Saved entries
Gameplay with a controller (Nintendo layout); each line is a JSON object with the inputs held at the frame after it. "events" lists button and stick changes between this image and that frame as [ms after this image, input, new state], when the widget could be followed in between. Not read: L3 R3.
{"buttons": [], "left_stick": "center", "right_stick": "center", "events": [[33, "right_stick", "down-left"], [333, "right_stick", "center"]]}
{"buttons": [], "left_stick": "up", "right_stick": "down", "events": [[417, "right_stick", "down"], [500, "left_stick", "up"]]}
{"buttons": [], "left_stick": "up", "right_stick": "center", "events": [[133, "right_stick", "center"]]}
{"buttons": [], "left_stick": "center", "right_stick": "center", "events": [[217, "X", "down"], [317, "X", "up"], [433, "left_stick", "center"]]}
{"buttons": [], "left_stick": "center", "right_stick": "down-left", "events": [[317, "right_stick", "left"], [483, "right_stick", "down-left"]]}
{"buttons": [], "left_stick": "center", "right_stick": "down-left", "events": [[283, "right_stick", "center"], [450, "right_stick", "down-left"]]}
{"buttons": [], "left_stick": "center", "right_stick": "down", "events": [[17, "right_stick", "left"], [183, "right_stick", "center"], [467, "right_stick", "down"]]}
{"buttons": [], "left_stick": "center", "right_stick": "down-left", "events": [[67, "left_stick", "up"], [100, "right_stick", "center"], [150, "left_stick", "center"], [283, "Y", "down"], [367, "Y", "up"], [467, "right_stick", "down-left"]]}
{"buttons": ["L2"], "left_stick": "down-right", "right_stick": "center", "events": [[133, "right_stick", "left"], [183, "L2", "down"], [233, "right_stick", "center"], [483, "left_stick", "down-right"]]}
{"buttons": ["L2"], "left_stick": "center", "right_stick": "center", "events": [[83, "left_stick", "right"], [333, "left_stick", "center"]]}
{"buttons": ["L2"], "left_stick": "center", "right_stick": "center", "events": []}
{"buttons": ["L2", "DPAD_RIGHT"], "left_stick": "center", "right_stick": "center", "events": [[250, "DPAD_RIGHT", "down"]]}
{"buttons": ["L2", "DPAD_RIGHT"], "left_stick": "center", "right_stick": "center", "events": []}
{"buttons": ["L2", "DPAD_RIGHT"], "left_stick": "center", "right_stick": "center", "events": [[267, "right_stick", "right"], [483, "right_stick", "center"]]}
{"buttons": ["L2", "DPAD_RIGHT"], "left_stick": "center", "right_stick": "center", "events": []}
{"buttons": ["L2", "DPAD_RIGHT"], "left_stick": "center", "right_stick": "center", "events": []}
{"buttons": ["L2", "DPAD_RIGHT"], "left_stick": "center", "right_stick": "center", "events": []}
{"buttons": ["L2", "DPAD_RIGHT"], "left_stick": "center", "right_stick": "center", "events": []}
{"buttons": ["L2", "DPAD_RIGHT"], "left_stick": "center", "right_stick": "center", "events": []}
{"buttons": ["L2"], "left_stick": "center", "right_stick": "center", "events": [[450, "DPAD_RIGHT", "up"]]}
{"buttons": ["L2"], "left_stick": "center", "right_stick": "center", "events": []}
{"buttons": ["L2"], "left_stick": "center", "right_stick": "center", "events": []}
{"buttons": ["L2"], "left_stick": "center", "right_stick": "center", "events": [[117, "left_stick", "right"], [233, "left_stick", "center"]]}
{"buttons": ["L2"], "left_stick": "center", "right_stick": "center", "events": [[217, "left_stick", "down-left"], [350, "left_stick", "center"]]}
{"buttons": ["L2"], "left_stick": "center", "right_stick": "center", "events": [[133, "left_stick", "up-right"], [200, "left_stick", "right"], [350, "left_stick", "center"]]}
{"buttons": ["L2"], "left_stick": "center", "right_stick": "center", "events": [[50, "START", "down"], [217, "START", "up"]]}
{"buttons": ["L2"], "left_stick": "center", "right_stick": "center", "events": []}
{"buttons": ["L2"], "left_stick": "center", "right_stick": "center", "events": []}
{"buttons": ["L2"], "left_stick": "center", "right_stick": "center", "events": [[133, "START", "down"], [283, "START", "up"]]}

● Your goal: Each line of the records above that contains the word "START" should be counted; give the resulting number without further words.

● Output for this exercise: 2